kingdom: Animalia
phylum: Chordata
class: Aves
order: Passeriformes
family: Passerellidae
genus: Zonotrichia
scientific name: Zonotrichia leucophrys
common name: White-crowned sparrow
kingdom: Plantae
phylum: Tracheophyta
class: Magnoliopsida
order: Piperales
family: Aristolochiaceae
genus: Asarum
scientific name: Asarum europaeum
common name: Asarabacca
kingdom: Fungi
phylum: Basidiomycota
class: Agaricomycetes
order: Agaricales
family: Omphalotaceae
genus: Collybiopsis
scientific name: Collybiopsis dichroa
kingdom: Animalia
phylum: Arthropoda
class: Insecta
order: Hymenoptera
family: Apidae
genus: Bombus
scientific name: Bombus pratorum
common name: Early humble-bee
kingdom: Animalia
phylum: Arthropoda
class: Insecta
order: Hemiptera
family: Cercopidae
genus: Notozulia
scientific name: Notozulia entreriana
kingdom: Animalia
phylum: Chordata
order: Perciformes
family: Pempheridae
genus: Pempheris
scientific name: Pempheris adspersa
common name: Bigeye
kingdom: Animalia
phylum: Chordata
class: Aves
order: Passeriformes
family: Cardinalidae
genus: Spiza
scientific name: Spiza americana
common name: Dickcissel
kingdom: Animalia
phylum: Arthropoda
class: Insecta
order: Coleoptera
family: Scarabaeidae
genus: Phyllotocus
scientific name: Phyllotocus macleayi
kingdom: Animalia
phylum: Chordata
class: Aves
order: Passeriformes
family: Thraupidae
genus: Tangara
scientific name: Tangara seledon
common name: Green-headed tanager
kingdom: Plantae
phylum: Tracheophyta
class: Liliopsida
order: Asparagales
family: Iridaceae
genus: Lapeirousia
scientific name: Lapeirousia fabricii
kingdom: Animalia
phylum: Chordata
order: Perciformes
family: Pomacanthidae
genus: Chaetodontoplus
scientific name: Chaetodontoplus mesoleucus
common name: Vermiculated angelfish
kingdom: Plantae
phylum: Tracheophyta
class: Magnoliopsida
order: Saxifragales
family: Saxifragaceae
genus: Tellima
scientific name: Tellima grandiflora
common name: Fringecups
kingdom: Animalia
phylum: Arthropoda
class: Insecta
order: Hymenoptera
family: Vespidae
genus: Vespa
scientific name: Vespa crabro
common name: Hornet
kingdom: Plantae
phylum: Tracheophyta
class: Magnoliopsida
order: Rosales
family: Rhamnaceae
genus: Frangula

========

**EXERCISE TASK**
Could you rewrite all the data above as a Markdown table with a "Row" column holding the row number and a "Line" column holding the line, leaving out any blank lines?

**WRITTEN ANSWER**
| Row | Line |
|---|---|
| 1 | kingdom: Animalia |
| 2 | phylum: Chordata |
| 3 | class: Aves |
| 4 | order: Passeriformes |
| 5 | family: Passerellidae |
| 6 | genus: Zonotrichia |
| 7 | scientific name: Zonotrichia leucophrys |
| 8 | common name: White-crowned sparrow |
| 9 | kingdom: Plantae |
| 10 | phylum: Tracheophyta |
| 11 | class: Magnoliopsida |
| 12 | order: Piperales |
| 13 | family: Aristolochiaceae |
| 14 | genus: Asarum |
| 15 | scientific name: Asarum europaeum |
| 16 | common name: Asarabacca |
| 17 | kingdom: Fungi |
| 18 | phylum: Basidiomycota |
| 19 | class: Agaricomycetes |
| 20 | order: Agaricales |
| 21 | family: Omphalotaceae |
| 22 | genus: Collybiopsis |
| 23 | scientific name: Collybiopsis dichroa |
| 24 | kingdom: Animalia |
| 25 | phylum: Arthropoda |
| 26 | class: Insecta |
| 27 | order: Hymenoptera |
| 28 | family: Apidae |
| 29 | genus: Bombus |
| 30 | scientific name: Bombus pratorum |
| 31 | common name: Early humble-bee |
| 32 | kingdom: Animalia |
| 33 | phylum: Arthropoda |
| 34 | class: Insecta |
| 35 | order: Hemiptera |
| 36 | family: Cercopidae |
| 37 | genus: Notozulia |
| 38 | scientific name: Notozulia entreriana |
| 39 | kingdom: Animalia |
| 40 | phylum: Chordata |
| 41 | order: Perciformes |
| 42 | family: Pempheridae |
| 43 | genus: Pempheris |
| 44 | scientific name: Pempheris adspersa |
| 45 | common name: Bigeye |
| 46 | kingdom: Animalia |
| 47 | phylum: Chordata |
| 48 | class: Aves |
| 49 | order: Passeriformes |
| 50 | family: Cardinalidae |
| 51 | genus: Spiza |
| 52 | scientific name: Spiza americana |
| 53 | common name: Dickcissel |
| 54 | kingdom: Animalia |
| 55 | phylum: Arthropoda |
| 56 | class: Insecta |
| 57 | order: Coleoptera |
| 58 | family: Scarabaeidae |
| 59 | genus: Phyllotocus |
| 60 | scientific name: Phyllotocus macleayi |
| 61 | kingdom: Animalia |
| 62 | phylum: Chordata |
| 63 | class: Aves |
| 64 | order: Passeriformes |
| 65 | family: Thraupidae |
| 66 | genus: Tangara |
| 67 | scientific name: Tangara seledon |
| 68 | common name: Green-headed tanager |
| 69 | kingdom: Plantae |
| 70 | phylum: Tracheophyta |
| 71 | class: Liliopsida |
| 72 | order: Asparagales |
| 73 | family: Iridaceae |
| 74 | genus: Lapeirousia |
| 75 | scientific name: Lapeirousia fabricii |
| 76 | kingdom: Animalia |
| 77 | phylum: Chordata |
| 78 | order: Perciformes |
| 79 | family: Pomacanthidae |
| 80 | genus: Chaetodontoplus |
| 81 | scientific name: Chaetodontoplus mesoleucus |
| 82 | common name: Vermiculated angelfish |
| 83 | kingdom: Plantae |
| 84 | phylum: Tracheophyta |
| 85 | class: Magnoliopsida |
| 86 | order: Saxifragales |
| 87 | family: Saxifragaceae |
| 88 | genus: Tellima |
| 89 | scientific name: Tellima grandiflora |
| 90 | common name: Fringecups |
| 91 | kingdom: Animalia |
| 92 | phylum: Arthropoda |
| 93 | class: Insecta |
| 94 | order: Hymenoptera |
| 95 | family: Vespidae |
| 96 | genus: Vespa |
| 97 | scientific name: Vespa crabro |
| 98 | common name: Hornet |
| 99 | kingdom: Plantae |
| 100 | phylum: Tracheophyta |
| 101 | class: Magnoliopsida |
| 102 | order: Rosales |
| 103 | family: Rhamnaceae |
| 104 | genus: Frangula |